Il convient cependant de relever que le secrétariat général du CIPDR a fait l'objet de multiples critiques, suite à des dysfonctionnements mis en lumière par les travaux récents de la commission des finances du Sénat186(*) et de la Cour des comptes187(*). Les décisions qui s'imposeront quant à l'avenir de cette instance devront donc également déterminer ce qu'il advient de sa capacité de veille des réseaux sociaux, en particulier au titre des influences étrangères d'inspiration islamiste.


* 174 Décret n° 2021-922 du 13 juillet 2021 portant création, auprès du secrétaire général de la défense et de la sécurité nationale, d'un service à compétence nationale dénommé « service de vigilance et de protection contre les ingérences numériques étrangères ».

* 175 Décret n° 2021-1587 du 7 décembre 2021 portant autorisation d'un traitement automatisé de données à caractère personnel dans le but d'identifier les ingérences numériques étrangères.

* 176 Viginum, RRN, une campagne numérique de manipulation de l'information complexe et persistante, Rapport technique, juin 2023.

* 177 Viginum, Portal Kombat, un réseau structuré et coordonné de propagande prorusse, rapport technique, février 2024.

* 178 Viginum, Matriochka, une campagne prorusse ciblant les médias et la communauté des fact-checkers, rapport technique, juin 2024.

* 179 Viginum, « Sur X et Facebook, plusieurs manoeuvres informationnelles d'origine

azerbaïdjanaise ciblent la France dans le contexte des émeutes en Nouvelle-Calédonie », Fiche technique, 17 mai 2024.

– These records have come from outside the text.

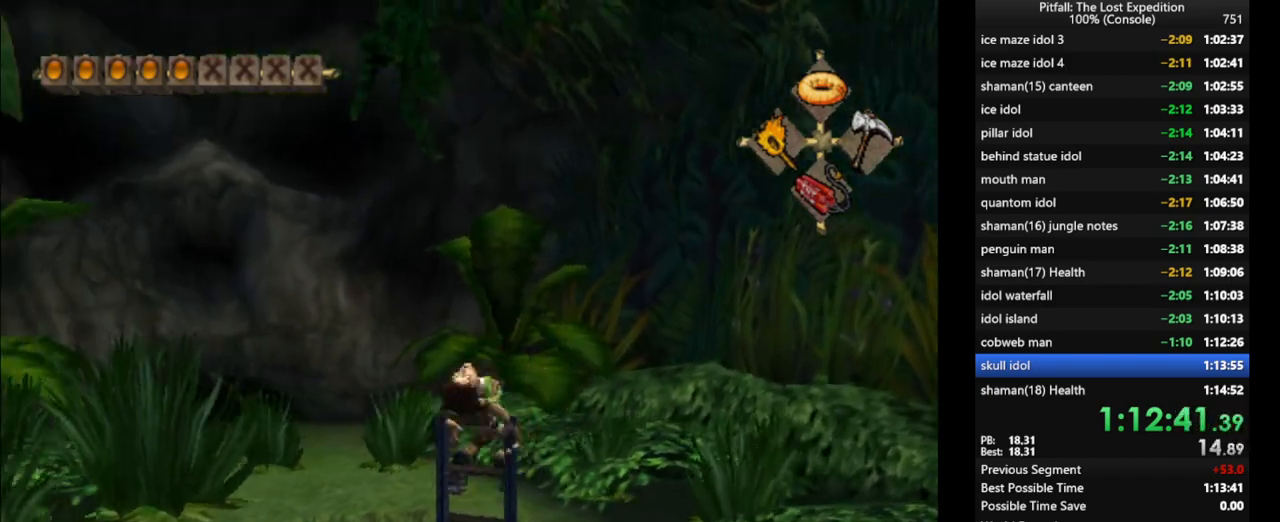
{"buttons": [], "left_stick": "up", "right_stick": "center", "events": [[133, "R1", "down"], [250, "R1", "up"]]}
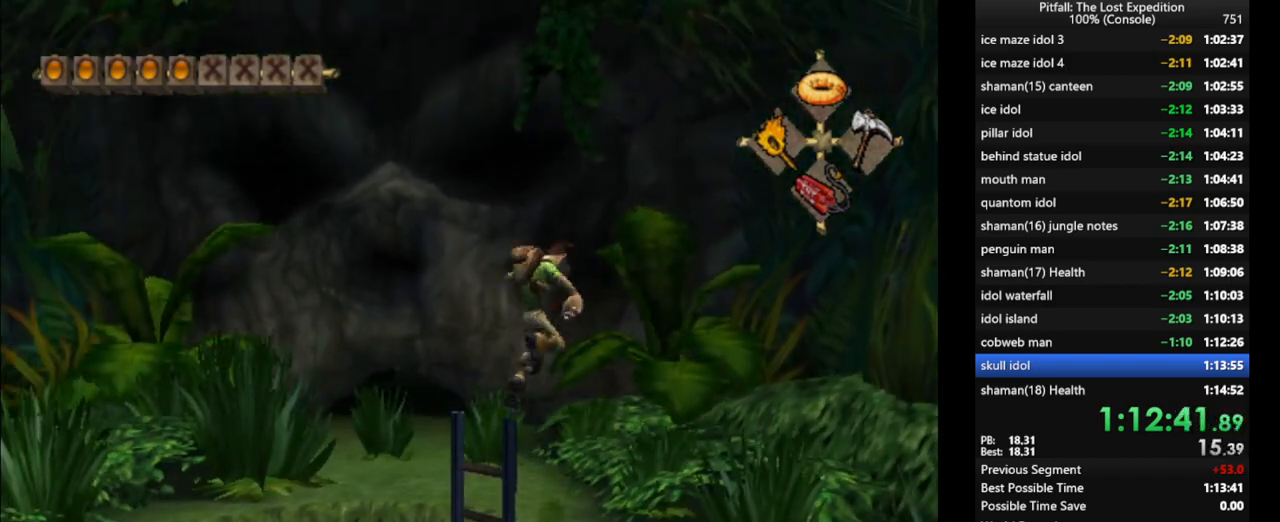
{"buttons": ["X"], "left_stick": "up-left", "right_stick": "center", "events": [[217, "X", "down"], [267, "X", "up"], [267, "left_stick", "up-left"], [333, "X", "down"], [400, "X", "up"], [467, "X", "down"]]}
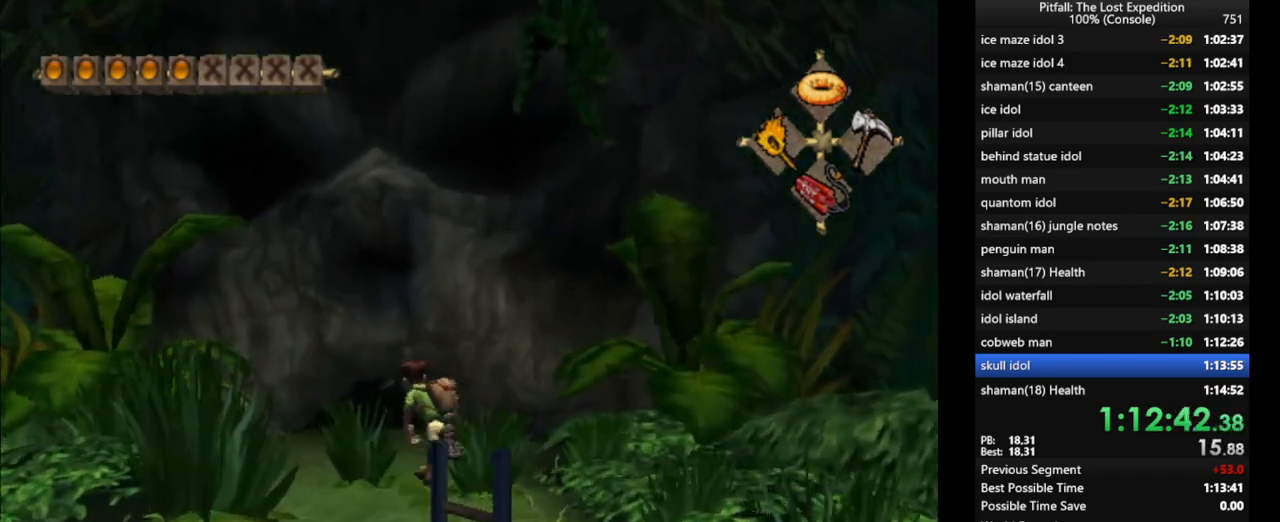
{"buttons": ["Y"], "left_stick": "up", "right_stick": "center", "events": [[17, "X", "up"], [17, "left_stick", "up"], [117, "Y", "down"]]}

* 180 Cf. en annexes l'activité de Viginum en quelques chiffres

* 181 Arrêté du 9 août 2022 modifiant l'arrêté du 28 décembre 2012 relatif à l'organisation de l'administration centrale du ministère des affaires étrangères.

* 182 Audition du 12 mars 2024.

* 183 Loi n° 2023-703 du 1er août 2023 relative à la programmation militaire pour les années 2024 à 2030 et portant diverses dispositions intéressant la défense.

* 184 Audition du 4 avril 2024.

* 185 Audition du rapporteur, 25 juin 2024.

* 186 Rapport d'information n° 829 (2022-2023) fait par Jean-François Husson au nom de la mission d'information sur la création du fonds Marianne, la sélection des projets et l'attribution des subventions, le contrôle de leur exécution et les résultats obtenus au regard des objectifs du fonds, déposé le 4 juillet 2023.

* 187 Cour des comptes, Observations définitives sur le secrétariat général du comité interministériel de la prévention de la délinquance et de la radicalisation - Exercices 2018-2022, 27 novembre 2023.